Questa Trem das onze l’ha scritta un certo Adoniran Barbosa, all’anagrafe Joao Rubinato, brasiliano sì, ma di genitori veneti. Il problema del protagonista è che – in quanto figlio unico – c’ha la mamma a casa che lo aspetta insonne. Ergo: altro che baci e pomìci fino a mezzanotte, ti tocca il treno delle undici, avanti, saluta la fidanzatina.
Qui Bollani se la suona e se la canta, prima in portoghese e dopo il solo in italiano. Io gli credo quando dice che ha finito per suonare il piano, ma aspirava a fare il cantante. E – santuomo benedetto dagli dei – gli viene bene anche il canto puro, anche senza nessuna intenzione buffa o ironica.

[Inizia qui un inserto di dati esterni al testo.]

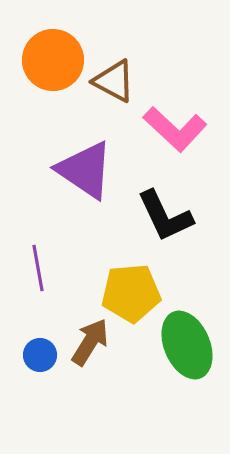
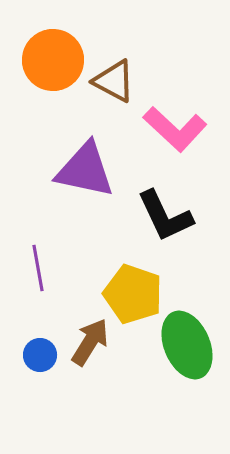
purple triangle: rotated 22 degrees counterclockwise
yellow pentagon: moved 2 px right, 1 px down; rotated 24 degrees clockwise
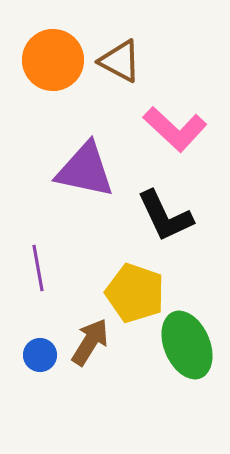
brown triangle: moved 6 px right, 20 px up
yellow pentagon: moved 2 px right, 1 px up
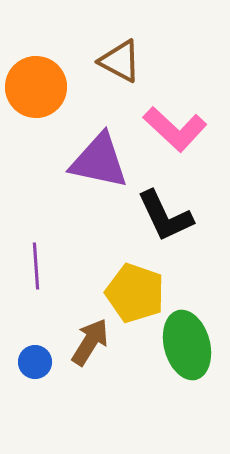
orange circle: moved 17 px left, 27 px down
purple triangle: moved 14 px right, 9 px up
purple line: moved 2 px left, 2 px up; rotated 6 degrees clockwise
green ellipse: rotated 8 degrees clockwise
blue circle: moved 5 px left, 7 px down
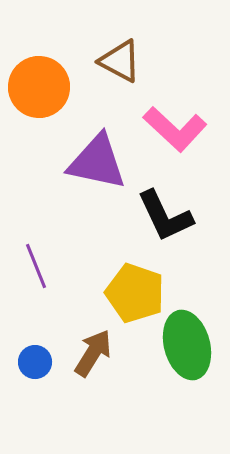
orange circle: moved 3 px right
purple triangle: moved 2 px left, 1 px down
purple line: rotated 18 degrees counterclockwise
brown arrow: moved 3 px right, 11 px down
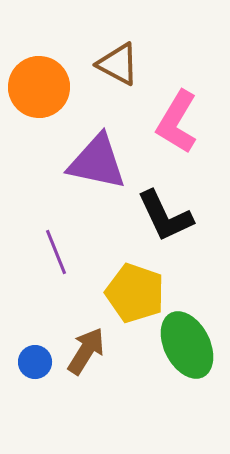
brown triangle: moved 2 px left, 3 px down
pink L-shape: moved 2 px right, 7 px up; rotated 78 degrees clockwise
purple line: moved 20 px right, 14 px up
green ellipse: rotated 12 degrees counterclockwise
brown arrow: moved 7 px left, 2 px up
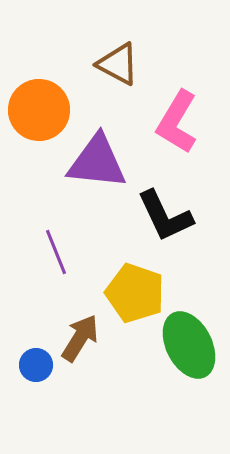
orange circle: moved 23 px down
purple triangle: rotated 6 degrees counterclockwise
green ellipse: moved 2 px right
brown arrow: moved 6 px left, 13 px up
blue circle: moved 1 px right, 3 px down
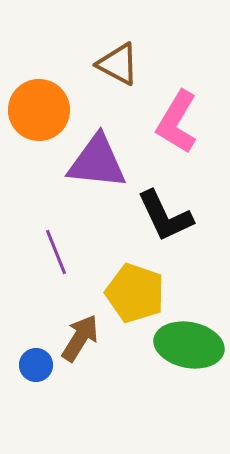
green ellipse: rotated 52 degrees counterclockwise
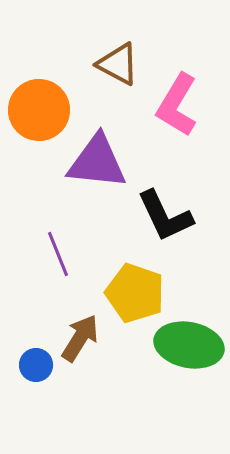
pink L-shape: moved 17 px up
purple line: moved 2 px right, 2 px down
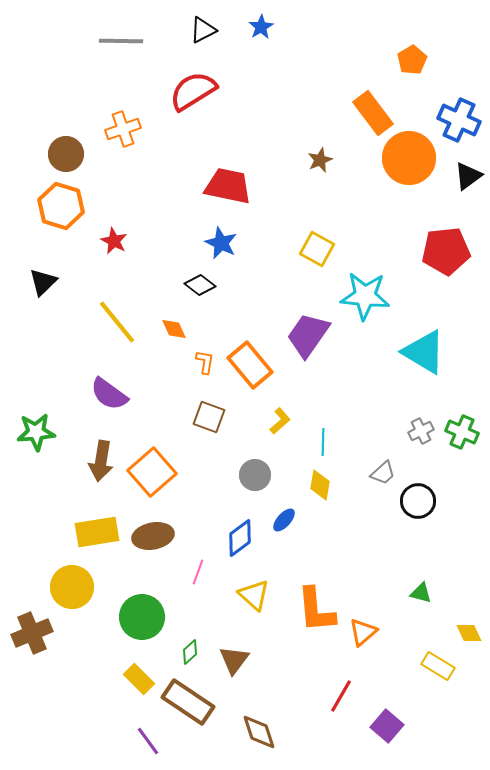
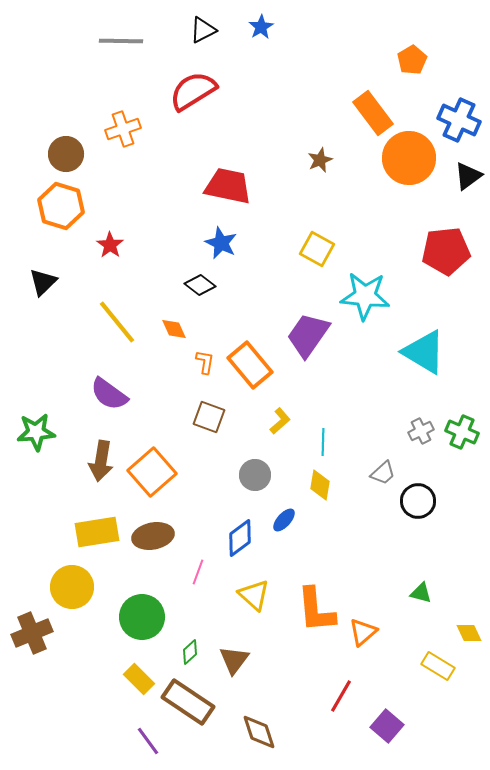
red star at (114, 241): moved 4 px left, 4 px down; rotated 8 degrees clockwise
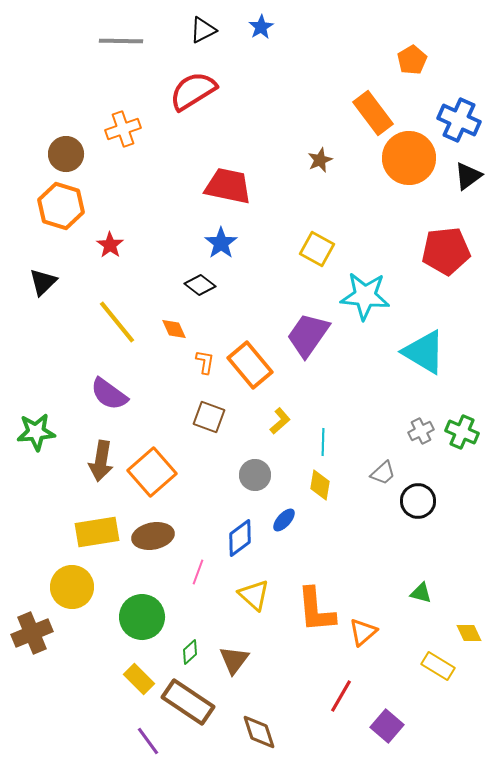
blue star at (221, 243): rotated 12 degrees clockwise
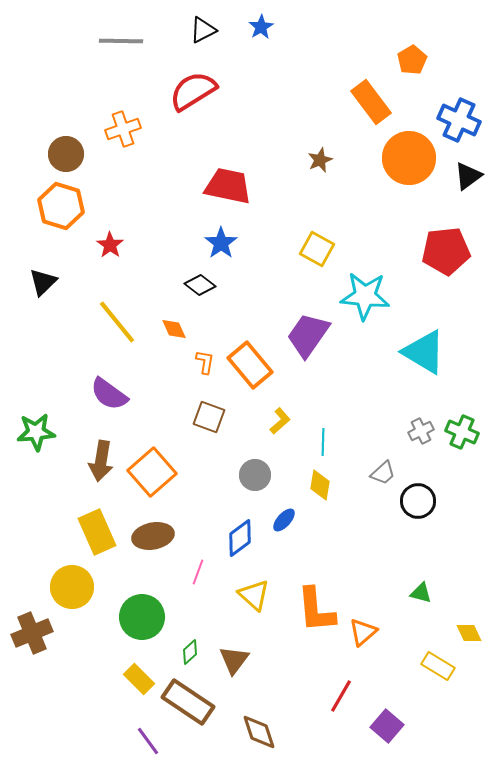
orange rectangle at (373, 113): moved 2 px left, 11 px up
yellow rectangle at (97, 532): rotated 75 degrees clockwise
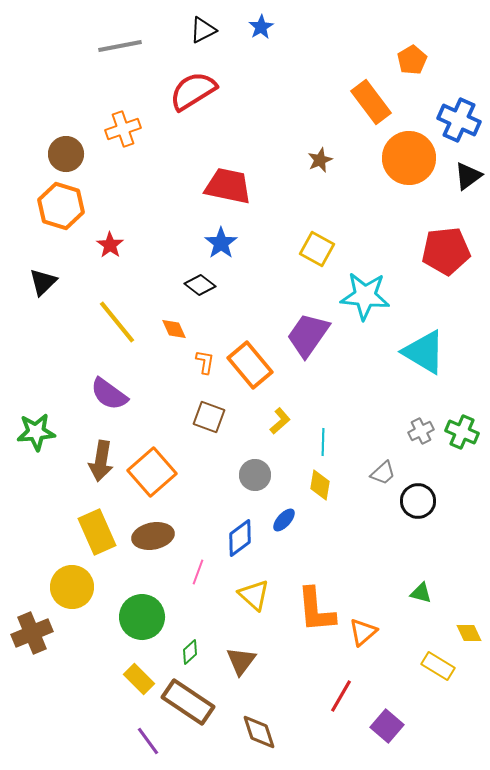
gray line at (121, 41): moved 1 px left, 5 px down; rotated 12 degrees counterclockwise
brown triangle at (234, 660): moved 7 px right, 1 px down
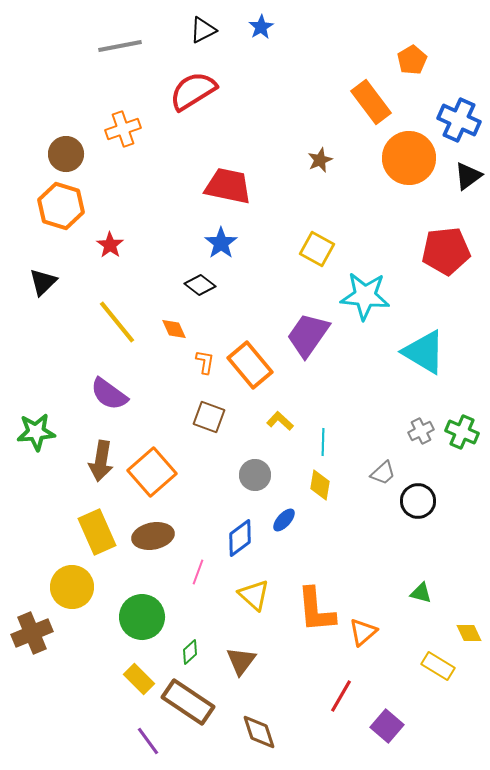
yellow L-shape at (280, 421): rotated 96 degrees counterclockwise
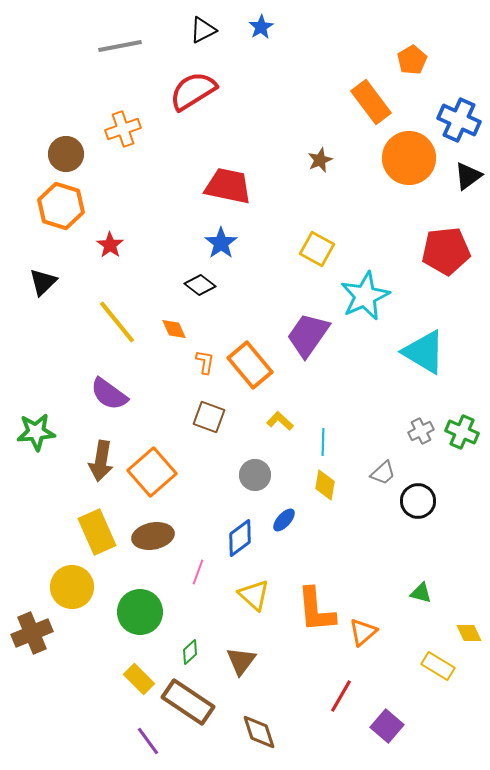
cyan star at (365, 296): rotated 30 degrees counterclockwise
yellow diamond at (320, 485): moved 5 px right
green circle at (142, 617): moved 2 px left, 5 px up
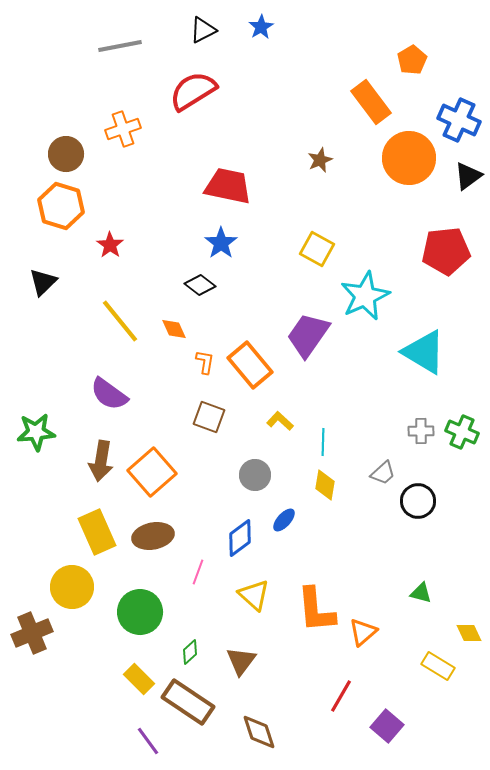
yellow line at (117, 322): moved 3 px right, 1 px up
gray cross at (421, 431): rotated 25 degrees clockwise
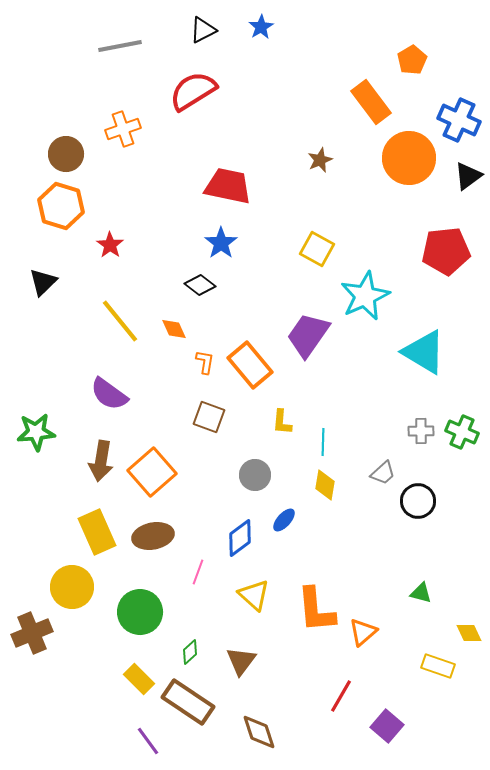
yellow L-shape at (280, 421): moved 2 px right, 1 px down; rotated 128 degrees counterclockwise
yellow rectangle at (438, 666): rotated 12 degrees counterclockwise
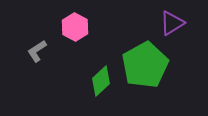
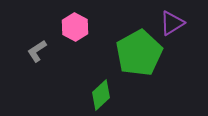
green pentagon: moved 6 px left, 12 px up
green diamond: moved 14 px down
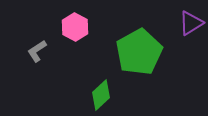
purple triangle: moved 19 px right
green pentagon: moved 1 px up
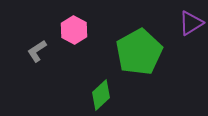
pink hexagon: moved 1 px left, 3 px down
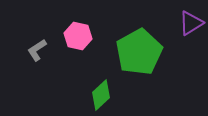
pink hexagon: moved 4 px right, 6 px down; rotated 16 degrees counterclockwise
gray L-shape: moved 1 px up
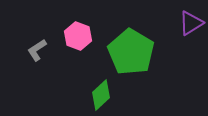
pink hexagon: rotated 8 degrees clockwise
green pentagon: moved 8 px left; rotated 12 degrees counterclockwise
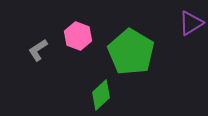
gray L-shape: moved 1 px right
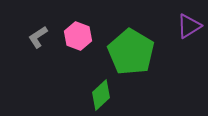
purple triangle: moved 2 px left, 3 px down
gray L-shape: moved 13 px up
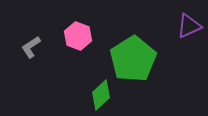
purple triangle: rotated 8 degrees clockwise
gray L-shape: moved 7 px left, 10 px down
green pentagon: moved 2 px right, 7 px down; rotated 9 degrees clockwise
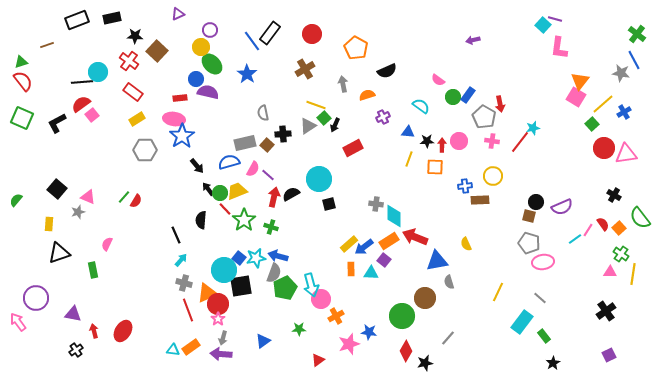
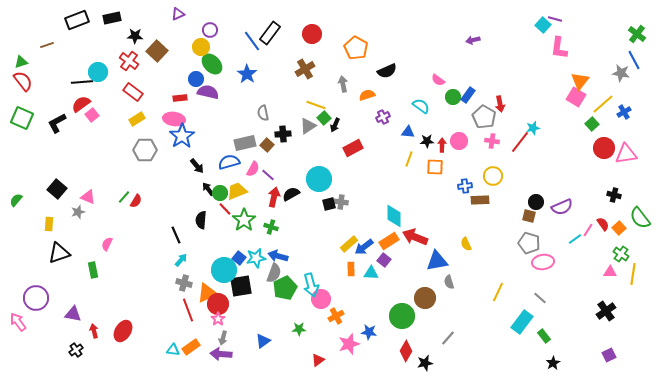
black cross at (614, 195): rotated 16 degrees counterclockwise
gray cross at (376, 204): moved 35 px left, 2 px up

Ecco tutta ‘sta spataffiata per dirvi che io di questa canzone qui, della sua allegria malinconica, del suo sapore, di ogni piccola invenzione armonica sempre diversa, io da una ventina di giorni non riesco a farne a meno.
Trem das onze
Não posso ficar nem mais um minuto com você
Sinto muito amor, mas não pode ser
Moro em Jaçanã
Se eu perder esse trem
Que sai agora às onze horas
Só amanhã de manhã
E além disso mulher, tem outra coisa
Minha mãe não dorme enquanto eu não chegar
Sou filho único
Tenho minha casa pra olhar
Sou filho único
Tenho minha casa pra olhar
PS: Siccome sono certo che dopo aver letto questo post, il cd ve lo comprate almeno in 5 o 6 – vero? – posso star sereno che la casa discografica ne sarà felice e dunque non mi chiederà di togliere la canzone dal blog. Augh, ho detto.